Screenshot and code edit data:
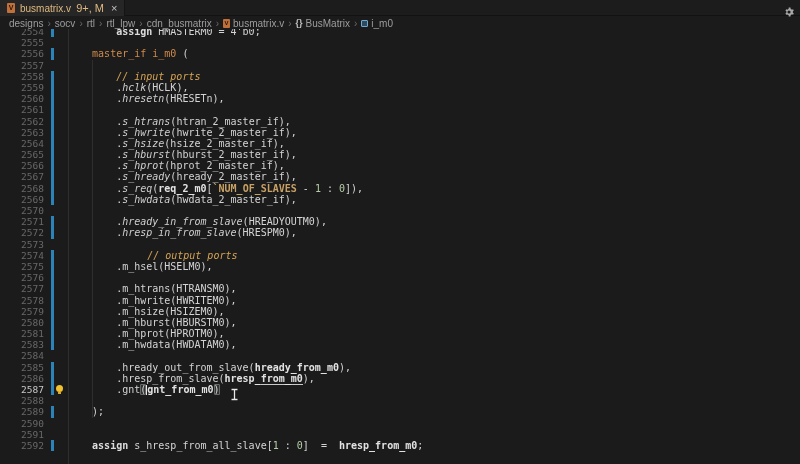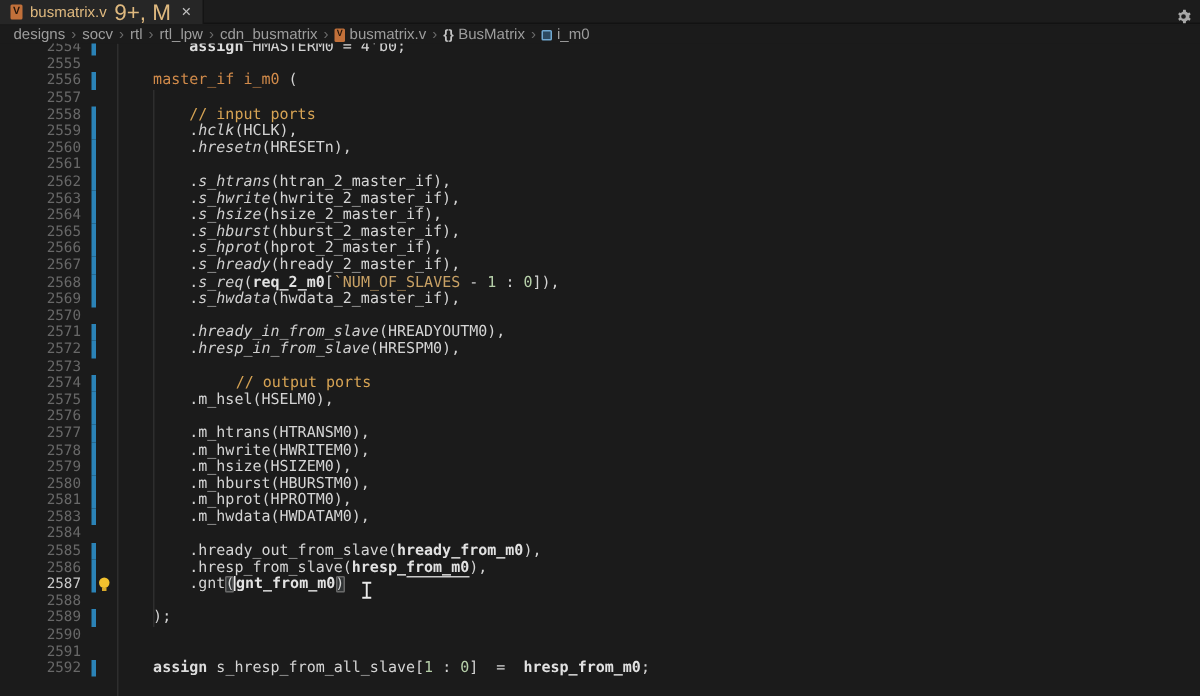--- a/index.html
+++ b/index.html
@@ -17,7 +17,7 @@
                font-weight:bold; flex:0 0 auto; }
   .file-icon::after { content:"V"; }
   .tab-label { color:#dfb97f; font-size:10px; white-space:nowrap; }
-  .tab-badge { color:#dfb97f; font-size:15px; white-space:nowrap; }
+  .tab-badge { color:#dfb97f; font-size:11px; white-space:nowrap; }
   .tab-close { color:#c2c2c2; font-size:11px; line-height:11px; margin-left:2px; cursor:pointer; }
   .editor-actions { position:absolute; right:6px; top:3px; }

◆ AIM OF THE TASK:
With pictures excluded, the data must be transcribed in full and to the letter.

◆ TASK ANSWER:
--- a/index.html
+++ b/index.html
@@ -17,7 +17,7 @@
                font-weight:bold; flex:0 0 auto; }
   .file-icon::after { content:"V"; }
   .tab-label { color:#dfb97f; font-size:10px; white-space:nowrap; }
-  .tab-badge { color:#dfb97f; font-size:15px; white-space:nowrap; }
+  .tab-badge { color:#dfb97f; font-size:11px; white-space:nowrap; }
   .tab-close { color:#c2c2c2; font-size:11px; line-height:11px; margin-left:2px; cursor:pointer; }
   .editor-actions { position:absolute; right:6px; top:3px; }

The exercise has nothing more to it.